# Small flame behind light switch when off



## duffeymt (Sep 5, 2008)

I just moved into a new place and as I was leaving the place at night, I turned off all the lights and on one of the light switches (dual switch, 1 has a dimmer) there was an orange glow coming from behind the switch! I took the plate off the wall and tried to pull the switch back a little to see more and it appears to be a small flame! I could be wrong, but I doubt the switch is designed to have a glow of any kind when turned off. When it is one, there is no flame or glow. 

Anyone heard of this happening?


----------



## joed (Mar 13, 2005)

Flames are not good. 
Are you sure it is not a neon bulb to light the switch when it is off? Makes it easy to find in the dark.


----------



## duffeymt (Sep 5, 2008)

I thought so too, but it glows...I couldn't quite see a 'flame', but it sure wasn't a steady glow to light the switch. Plus, there are two switches and only one of them has this, so I'd imagine if it was just to make it more visible at night they'd do it for both, but you never know. 

I can only imagine that it has been this way for awhile though, I just got into the place yesterday and noticed it right away. 

When you move into a new house, would you guys recommend an electrician come out and check everything out? What would they charge for that?


----------



## detailedEye (Aug 12, 2008)

Is the switch or surrounding area hot? Usually a small electrical flame will burn itself out rather quickly. A steady "flame" as mentioned would probably be some sort of light.

Did you have the home inspected before you bought it? The inspector should have checked all the electrical.


----------



## duffeymt (Sep 5, 2008)

No, the switch is not warm at all. I did have an inspector and he did check everything - including electrical.


----------



## wire_twister (Feb 19, 2008)

A flame would produce smoke and that tell-tale electrical odor, if you do not have these it is likely not a flame but just a pilot light.

◆ Required work
- 1) Reproduce the light switch thread word for word from "## wire_twister (Feb" up to and including "a pilot light.".
- 2) In the light switch thread, what does wire_twister say a real flame would produce?
- 3) Extend the light switch thread with more posts that pick up after its last one.
The entries after the light switch thread aren't needed for anything here.

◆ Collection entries
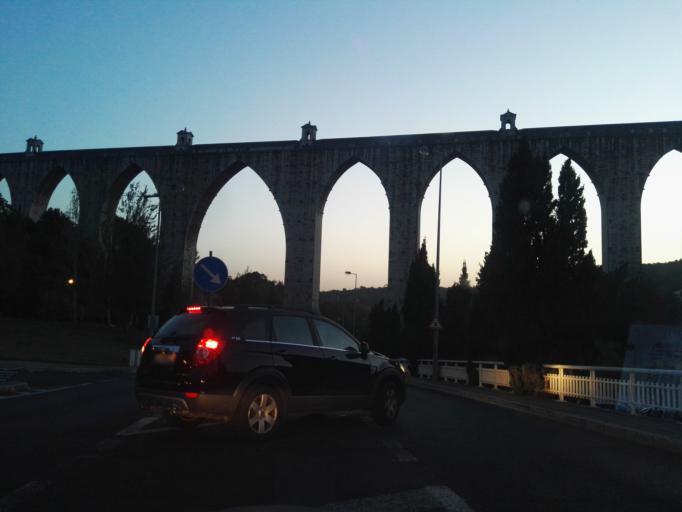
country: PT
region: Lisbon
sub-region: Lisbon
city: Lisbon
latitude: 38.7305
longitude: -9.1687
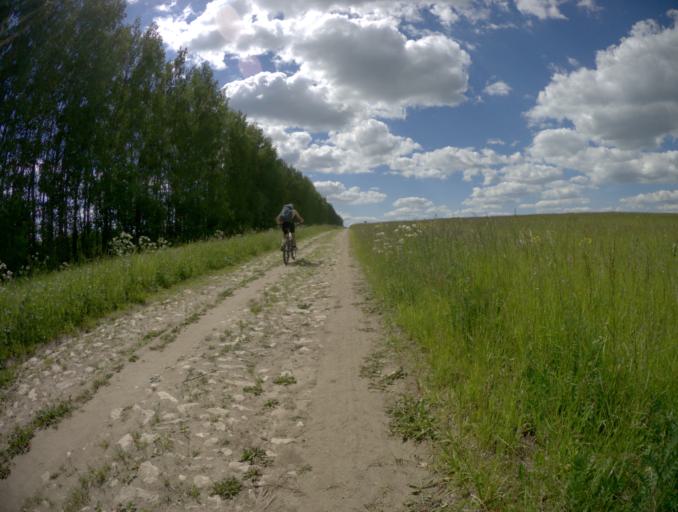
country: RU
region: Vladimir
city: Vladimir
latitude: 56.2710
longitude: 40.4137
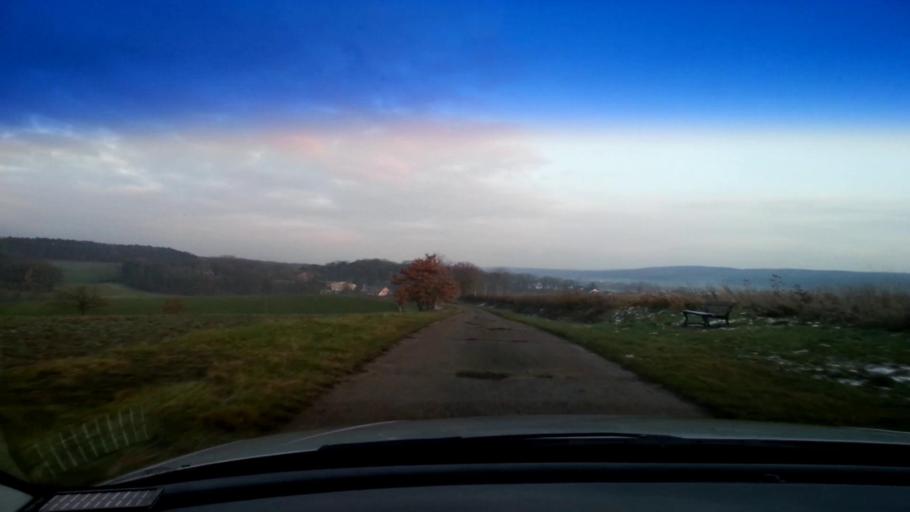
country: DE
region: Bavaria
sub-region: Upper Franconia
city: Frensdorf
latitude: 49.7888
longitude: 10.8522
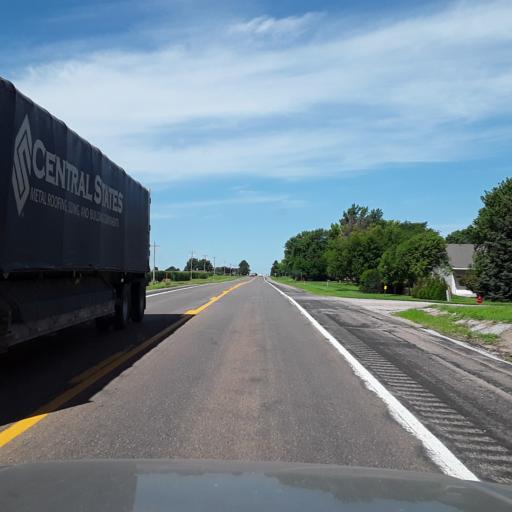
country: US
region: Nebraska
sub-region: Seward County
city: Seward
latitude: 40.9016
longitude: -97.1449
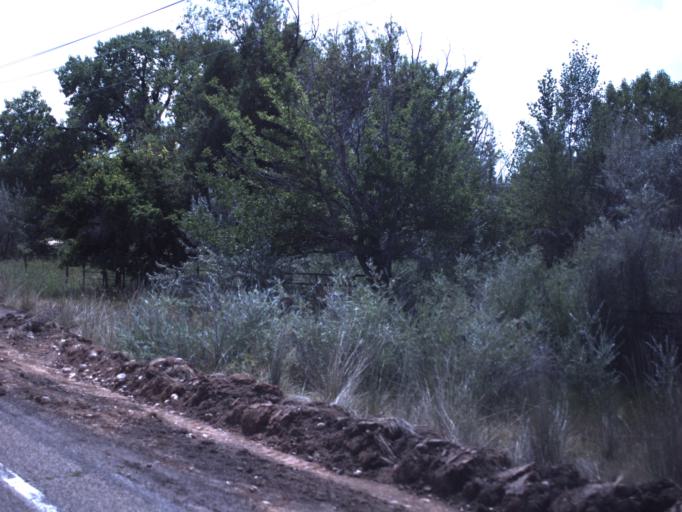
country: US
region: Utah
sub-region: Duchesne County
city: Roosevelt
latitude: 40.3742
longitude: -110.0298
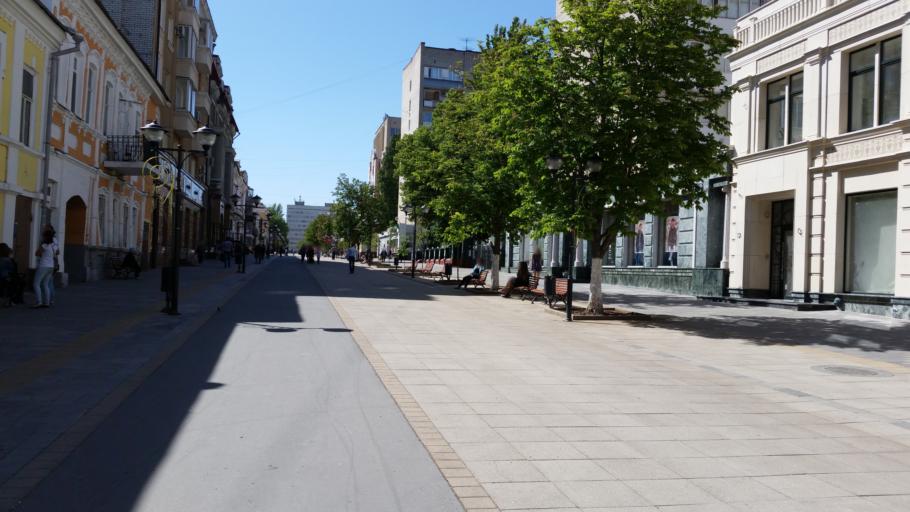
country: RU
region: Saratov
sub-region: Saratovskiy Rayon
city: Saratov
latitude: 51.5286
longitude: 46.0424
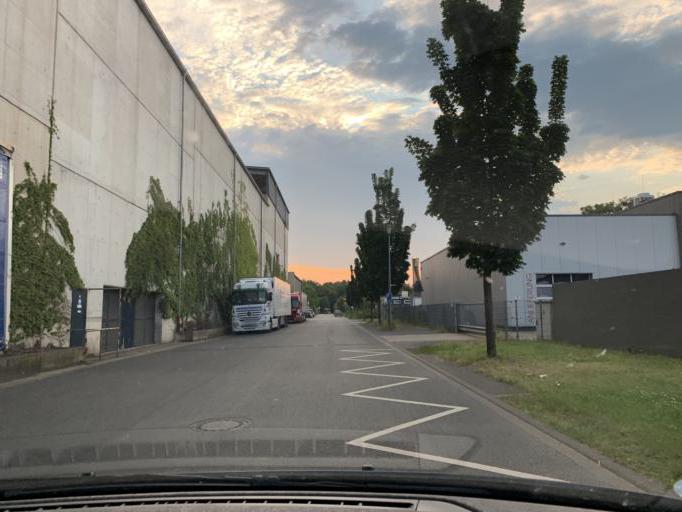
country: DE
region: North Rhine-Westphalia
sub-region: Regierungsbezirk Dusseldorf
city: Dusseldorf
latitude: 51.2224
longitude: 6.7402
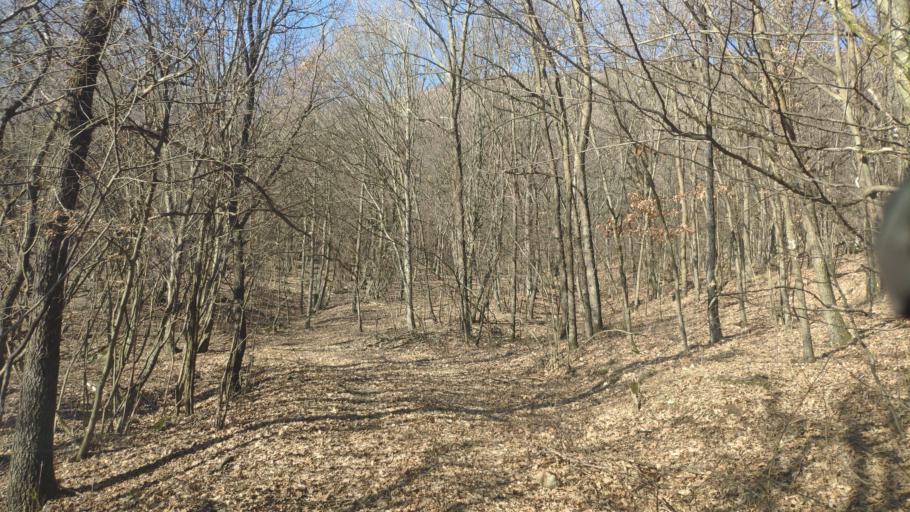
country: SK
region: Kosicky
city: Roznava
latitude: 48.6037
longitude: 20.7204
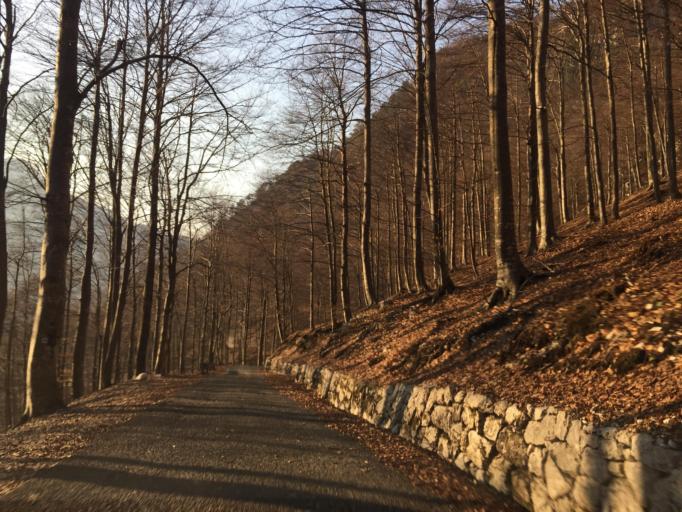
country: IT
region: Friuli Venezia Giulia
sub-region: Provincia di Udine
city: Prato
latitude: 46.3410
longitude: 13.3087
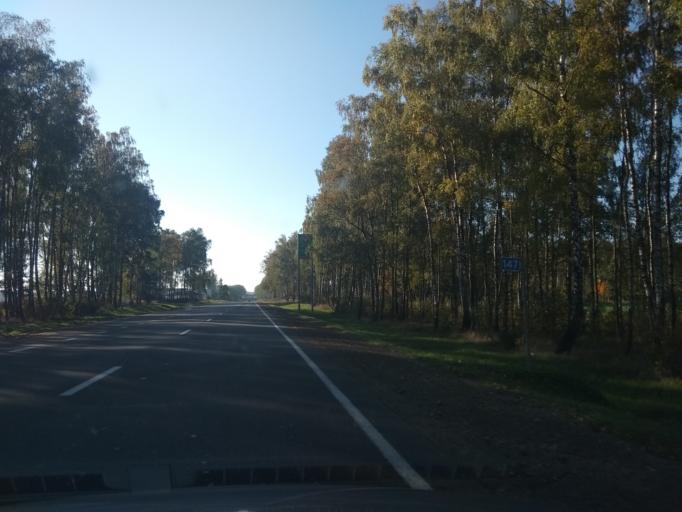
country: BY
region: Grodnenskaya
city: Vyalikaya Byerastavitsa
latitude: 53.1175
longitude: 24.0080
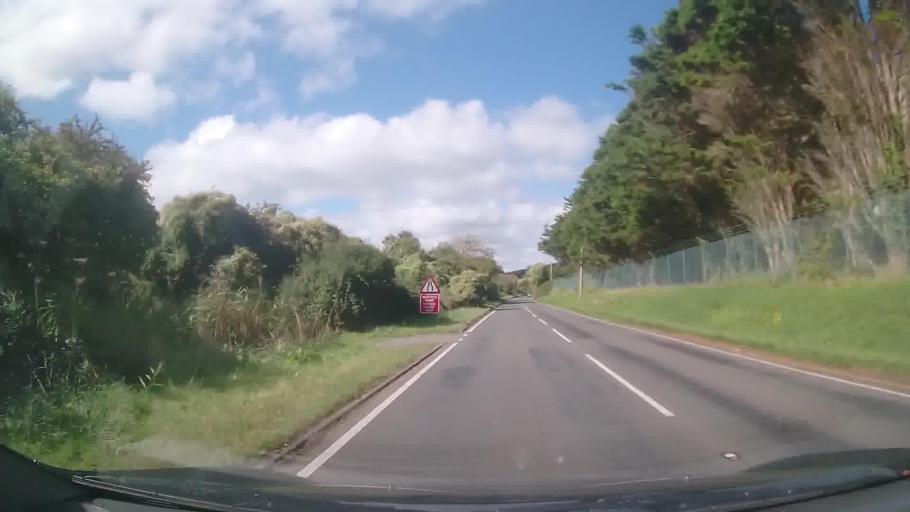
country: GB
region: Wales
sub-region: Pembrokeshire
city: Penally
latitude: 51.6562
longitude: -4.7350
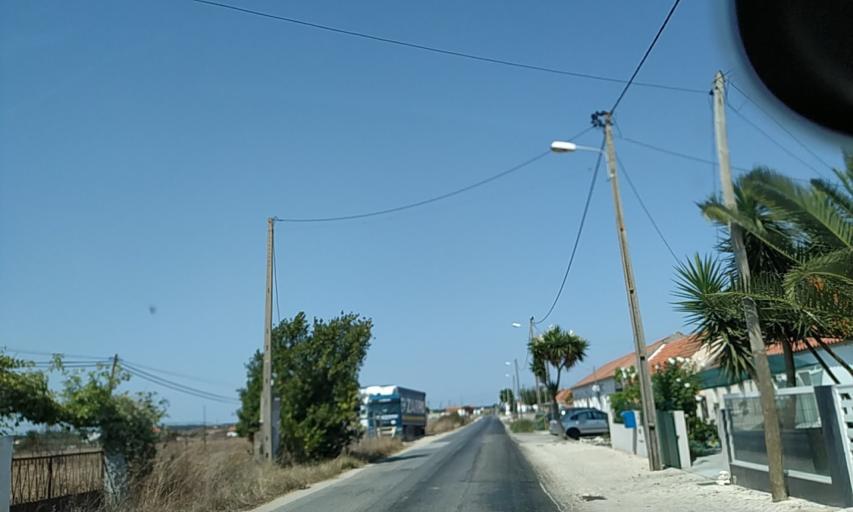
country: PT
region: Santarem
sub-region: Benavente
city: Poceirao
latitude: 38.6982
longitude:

◆ Results by task
- 1)
## wire_twister (Feb 19, 2008)

A flame would produce smoke and that tell-tale electrical odor, if you do not have these it is likely not a flame but just a pilot light.

- 2) Smoke and that tell-tale electrical odor.

- 3)
----------



## duffeymt (Sep 5, 2008)

would there normally be a pilot behind a light switch in a bedroom?


----------



## Termite (Apr 13, 2008)

Not a pilot light...Not really the right terminology. It sounds like you have an illuminated switch to me. If you aren't sure, it would be good to have an electrician come out and take a look. One way to tell for sure would be to have someone go to the panel and kill the breaker that controls the room. If the light goes out immediately when the breaker is turned off, it is an illuminated switch. Most illuminated switches have orange bulbs.


----------



## SD515 (Aug 17, 2008)

Did you smell anything?? Did you take the cover plate off and look with a flashlight for burned wires??

When you say "would there normally be a pilot behind a light switch in a bedroom?" ...does that mean the cover plate is off and you can see the light shining and lighting up the inside the box??

For your own piece of mind, I would consider having it looked at.


----------



## detailedEye (Aug 12, 2008)

Is this an older house, containing an older switch? 

I have seen old illuminated switches that you would swear had a flame inside them. Maybe they did, I never bothered to look long enough.

If it will make you sleep better, call an electrician. The breaker test will tell you for certain.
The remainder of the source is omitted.